- _Required action_:
Leaving out every line before the one with "right shoulder: (127, 131)", write out the rest of the records below exactly.

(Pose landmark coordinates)
⁂

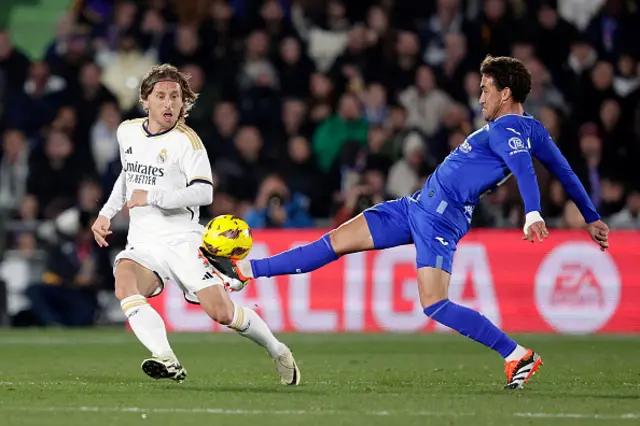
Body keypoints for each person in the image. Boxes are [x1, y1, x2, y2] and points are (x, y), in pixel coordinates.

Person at [219, 56, 610, 390]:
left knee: (435, 304)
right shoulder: (532, 130)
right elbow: (566, 171)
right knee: (334, 242)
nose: (481, 97)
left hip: (442, 218)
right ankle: (244, 270)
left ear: (506, 93)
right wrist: (592, 218)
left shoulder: (509, 128)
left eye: (486, 88)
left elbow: (526, 170)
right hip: (415, 206)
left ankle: (516, 354)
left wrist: (533, 212)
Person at [91, 64, 300, 385]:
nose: (168, 103)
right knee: (124, 284)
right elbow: (128, 174)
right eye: (160, 96)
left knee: (222, 312)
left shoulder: (187, 142)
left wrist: (154, 196)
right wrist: (106, 213)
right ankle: (166, 358)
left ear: (183, 103)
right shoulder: (127, 131)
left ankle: (278, 350)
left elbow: (204, 191)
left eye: (175, 96)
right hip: (144, 243)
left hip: (183, 241)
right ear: (145, 100)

⁂

- _Solution for this exercise_:
right shoulder: (127, 131)
left ankle: (278, 350)
left elbow: (204, 191)
left eye: (175, 96)
right hip: (144, 243)
left hip: (183, 241)
right ear: (145, 100)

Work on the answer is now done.